NO REHEARING. If a venue has been sustained as against a motion to transfer, or if an action has been transferred to a proper county in response to a motion to transfer, then no further motions to transfer shall be considered regardless of whether the movant was a party to the prior proceedings or was added as a party subsequent to the venue proceedings, unless the motion to transfer is based on the grounds that an impartial trial cannot be had under Rules 257-259 or on the ground of mandatory venue, provided that such claim was not available to the other movant or movants.

The respondent judge asserts that she had authority to "reconsider" Judge Harrison's prior venue determination, and in support of that argument cites U.S. Resources v. Placke, 682 S.W.2d 403, 405 (Tex.App.—Austin 1984, no writ). The facts in Placke are distinguishable from those here. In Placke, the trial court did not initially sustain venue in the county of suit; rather it ordered that the case be transferred to another county. But the case had not actually been transferred when the judge decided to reconsider the motion to transfer. Thus, the Austin Court of Appeals decided, under the express language of Rule 87(5), that the trial judge could reconsider the motion to transfer, because the case had not actually been transferred. In this case, we are presented with an entirely different situation. Here, the court sustained venue in the county of suit and denied the defendants' motion to transfer. Under such a circumstance, the express provisions of Rule 87(5) mandate that "no further motions to transfer shall be considered...." We accordingly hold that Judge Anthony's venue order dated May 18, 1987, is void in that it purports to reconsider and vacate Judge Harrison's prior order that sustained venue in Harris County. Because the order is void, mandamus is an appropriate action to compel that the order be vacated, that the transmitted papers be returned to the 334th Judicial District Court, and that Judge Anthony proceed to trial. See Brown v.
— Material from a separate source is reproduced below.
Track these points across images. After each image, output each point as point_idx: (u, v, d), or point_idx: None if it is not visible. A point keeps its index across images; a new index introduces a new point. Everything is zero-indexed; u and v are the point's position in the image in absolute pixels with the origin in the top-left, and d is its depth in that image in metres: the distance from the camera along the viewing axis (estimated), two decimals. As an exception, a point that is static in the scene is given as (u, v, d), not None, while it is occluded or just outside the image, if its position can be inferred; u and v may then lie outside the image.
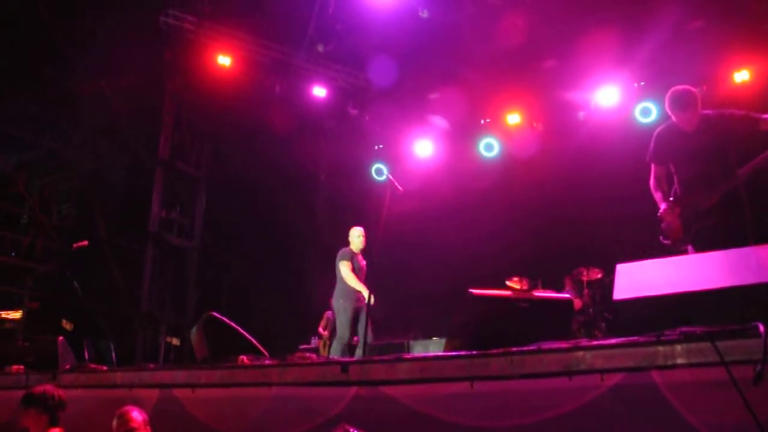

Brown, 566 S.W.2d 378, 380 (Tex.Civ.App.—Corpus Christi 1978, no writ).

We grant the petition for writ of mandamus, and direct that Judge Anthony vacate the purported order of transfer dated May 18, 1987, that the district clerk of Gray County return the transferred papers to the 334th District Court of Harris County, and that Judge Anthony proceed to a trial in the case; provided, however, that a writ of mandamus will issue only in the event that the respondents refuse to comply forthwith with this order.